Wage Withholding Woes: When Disasters Strike, Some States Ease Withholding Burdens for Recovery Work


 

After floods, hurricanes, earthquakes and other natural disasters, the last thing on people’s minds may be payroll or tax issues, but employers affected by disasters and those responding to disasters should ensure that they are in compliance with multistate withholding regulations.

 

This year, several states have passed legislation exempting out-of-state employees responding to disasters from in-state withholding. Disaster-recovery work includes but is not limited to repairs, renovation, building or other activities related to infrastructure that was damaged by the disaster.

 

Because disaster work employees often are nonresident employees working in states that may not have reciprocal agreements, employers can be tripped up the employees’ movement, which can trigger nexus or a business connection for the company in that state.  To ease the burdens on disaster-recovery companies, several states have carved out income tax withholding exemptions for nonresident employees doing disaster-recovery work in state as well as for their employers.

 

Delaware was one of the first states that passed such legislation, which was effective July 1, 2013. Nonresident employees who are in Delaware performing disaster-recovery work are not considered to have established sufficient presence to trigger Delaware income tax withholding. An out-of-state employer must submit a form that states it is in Delaware only for disaster-related work.

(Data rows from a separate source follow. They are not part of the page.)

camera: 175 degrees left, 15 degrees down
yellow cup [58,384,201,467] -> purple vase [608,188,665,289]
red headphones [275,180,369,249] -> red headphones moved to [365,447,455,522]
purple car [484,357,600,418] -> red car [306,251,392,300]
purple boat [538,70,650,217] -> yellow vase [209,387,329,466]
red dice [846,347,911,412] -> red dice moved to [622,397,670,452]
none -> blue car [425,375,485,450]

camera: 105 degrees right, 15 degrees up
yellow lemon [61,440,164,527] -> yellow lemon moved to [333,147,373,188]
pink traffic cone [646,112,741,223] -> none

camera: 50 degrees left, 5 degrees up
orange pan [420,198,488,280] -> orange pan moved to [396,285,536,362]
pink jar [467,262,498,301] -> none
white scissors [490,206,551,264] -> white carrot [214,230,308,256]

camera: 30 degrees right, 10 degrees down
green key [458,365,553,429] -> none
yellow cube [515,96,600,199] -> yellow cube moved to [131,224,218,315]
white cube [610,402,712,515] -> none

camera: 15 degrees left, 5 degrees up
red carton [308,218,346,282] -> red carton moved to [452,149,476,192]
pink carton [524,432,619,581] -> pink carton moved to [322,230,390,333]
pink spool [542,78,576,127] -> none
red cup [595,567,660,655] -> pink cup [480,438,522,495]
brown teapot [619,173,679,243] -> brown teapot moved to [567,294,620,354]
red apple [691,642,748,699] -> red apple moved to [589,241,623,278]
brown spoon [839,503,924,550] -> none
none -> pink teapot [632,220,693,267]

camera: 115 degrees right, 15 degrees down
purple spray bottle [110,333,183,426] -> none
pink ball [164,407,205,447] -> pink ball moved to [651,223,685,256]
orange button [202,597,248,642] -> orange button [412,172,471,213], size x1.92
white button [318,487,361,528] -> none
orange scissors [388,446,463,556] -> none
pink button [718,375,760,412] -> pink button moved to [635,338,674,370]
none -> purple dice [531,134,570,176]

Maryland also passed similar legislation that went into effect June 1, 2013.

 

Several more states have such legislation going into effect this year, such as  South Carolina. Effective June 2, 2014, out-of-state businesses that perform disaster-related work within South Carolina may not be considered to have established a level of presence that would require businesses to register, file or remit state or local taxes or have employees subject to state licensing or registration requirements.

 

Out-of-state employees who perform disaster-recovery services in South Carolina also are not considered to have established residency or presence in the state that would require their employer to file and pay income taxes or be subject to tax withholding or file and pay any other state or local tax resulting from their performance during a disaster.

 

Effective Aug. 28, 2014, Missouri does not require employers to withhold state income tax from nonresident employees who are present in the state performing disaster-recovery work during a disaster period.

 

Disaster-work employees also are exempt from Indiana state income tax withholding, effective July 1. Georgia passed legislation effective this year – June 1 – and, effective Dec. 31, employers cannot withhold Arizona income tax from nonresident employees who are in the state performing disaster recovery work. In addition, nonresident employees who are in Colorado performing disaster recovery work are exempt from state income tax withholding, effective Jan. 1, 2015.

 

As for employers directly affected by disaster situations, states will often extend income tax withholding filing and payment deadlines. Applying for these extensions can be as easy as writing the disaster at the top of withholding forms, but states can also require more complex application processes.

 

California employers in Napa, Solano and Sonoma counties affected by the Aug. 26 earthquake may request a 60-day extension for filing income tax withholding forms and depositing funds, the California Employment Development Department said. Employers must submit the request within 60 days of the due dates of the forms and deposits, the department said.